As soon as he could get in a word edgewise, farmer Joe-Bob Grissom attempted to turn the conversation in a direction calculated to satisfy his curiosity.
“Major,” he said in his deliberate way, “what’s this I see out yonder at the old Bascom Place?”
“The Lord only knows, Joe-Bob. What might be the complexion, er yet the character, of it?”
“Well,” said Mr. Grissom, “as I was makin’ to’rds town a little while ago, I seen some folks that don’t look like they b’long ’roun’ here. One of ’em was a old man, an’ t’ other one was a young gal, an’ a nigger man was a-follerin’ of ’em up—an’, ef I make no mistakes, the nigger man was your old Jess. I didn’t look close at the nigger, but arter I’d passed him it come to me that it wa’n’t nobody on the topside of the roun’ worl’ but Jess.”

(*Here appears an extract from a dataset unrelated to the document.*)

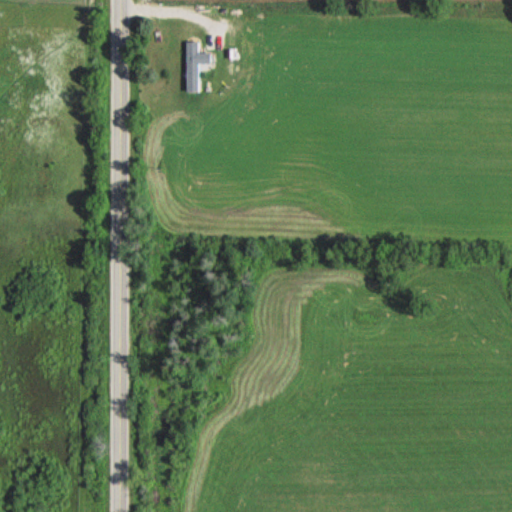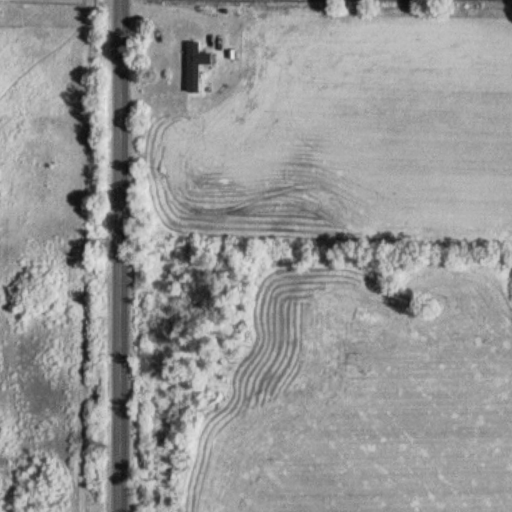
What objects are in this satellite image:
building: (203, 58)
road: (121, 256)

“Why, bless your life an’ soul!” exclaimed Major Bass, giving farmer Joe-Bob a neighborly nudge, “don’t you know who them folks was? Well, well! Where’s your mind? Why, that was old Briscoe Bascom an’ his daughter.”
“I say it!” exclaimed farmer Joe-Bob, hitching his chair closer to the major.

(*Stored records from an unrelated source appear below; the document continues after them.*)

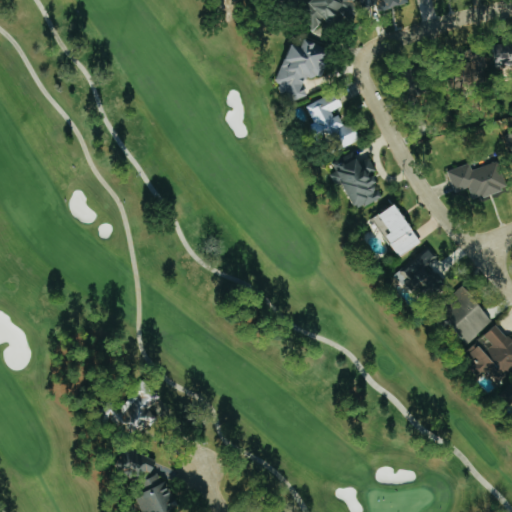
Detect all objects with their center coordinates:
building: (379, 3)
building: (317, 10)
road: (469, 19)
building: (497, 56)
building: (464, 67)
building: (292, 68)
building: (317, 113)
building: (338, 137)
building: (351, 181)
building: (469, 181)
building: (389, 232)
park: (256, 256)
road: (493, 269)
building: (412, 271)
building: (455, 318)
building: (486, 355)
building: (137, 412)
road: (206, 485)
building: (159, 501)
building: (266, 509)
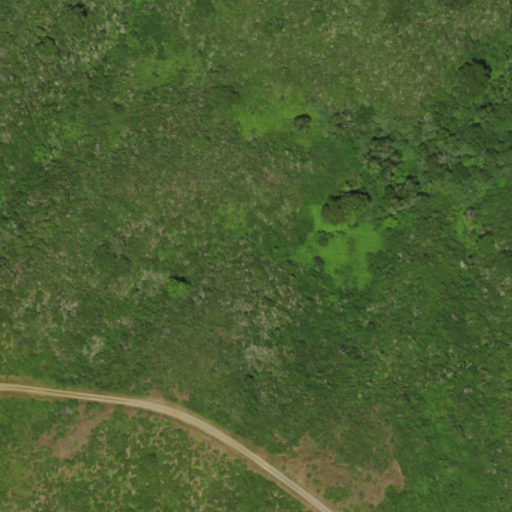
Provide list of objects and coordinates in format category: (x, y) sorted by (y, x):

“Yes, sir,” said the major, “that’s who it was. Why, where on earth have you been? The old Judge drapped in on the town some weeks ago, an’ he’s been here ever sence. He’s been here long enough for the gal to make up a school. Lord, Lord! What a big swing the world’s in! High on one side, high on t’ other, an’ the old cat a-dyin, in the middle! Why, bless your heart, Joe-Bob! I’ve seed the time when ef old Judge Briscoe Bascom jest so much as bowed to me I’d feel proud fer a week. An’ now look at ’im! Ef I knowed I’d be took off wi’ the dropsy the nex’ minute, I wouldn’t swap places wi’ the poor old creetur.”

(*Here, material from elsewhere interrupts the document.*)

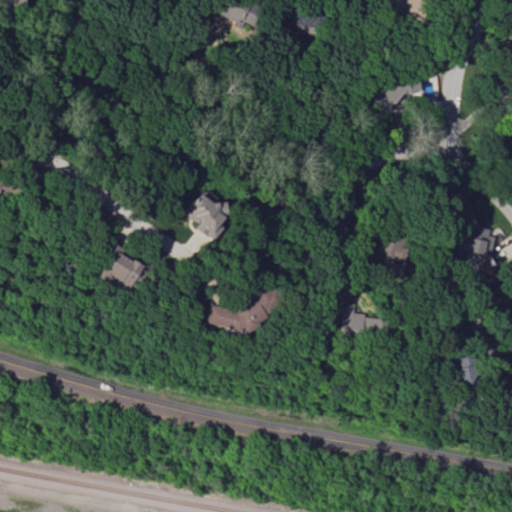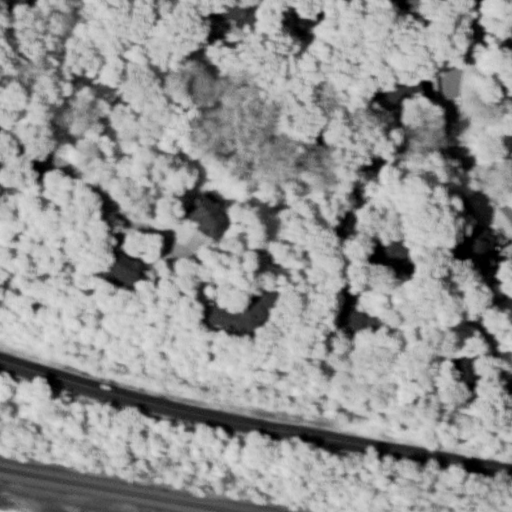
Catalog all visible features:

“But what is old Jess a-doin’ doggin’ ’long arter ’em that a-way?” inquired Mr. Grissom, knitting his shaggy eyebrows.
“That’s what pesters me,” exclaimed the major. “Ef niggers was ree-sponsible fer what they done, it would be wuss than what it is. Now you take Jesse: you needn’t tell me that nigger ain’t got sense; yit what does he do? You seen ’im wi’ your own eyes. Why, sir,” continued the major, growing more emphatic, “I bought that nigger from Judge Bascom’s cousin when he wa’n’t nothin’ but a youngster, an’ I took him home an’ raised him up right in the house,—yes, sir, right in the house,—an’ he’s been a-hangin’ ’roun’ me off an’ on, gittin’ his vittles, his clozes, an’ his lodgin’. Yit, look at him now! I wisht I may die dead ef that nigger didn’t hitch onto old Judge Bascom the minute he landed in town. Yes, sir! I’m a-tellin’ you no lie. It’s a clean, naked fact. That nigger quit me an’ went an’ took up wi’ the old judge.”
“Well,” said Mr. Grissom, stroking his unshorn face, “you know what the sayin’ is: Niggers ’ll be niggers even ef you whitewash ’em twice a week.”
“Yes,” remarked the major thoughtfully; “I hope to goodness they’ve got souls, but I misdoubt it. Lord, yes, I misdoubt it mightily.”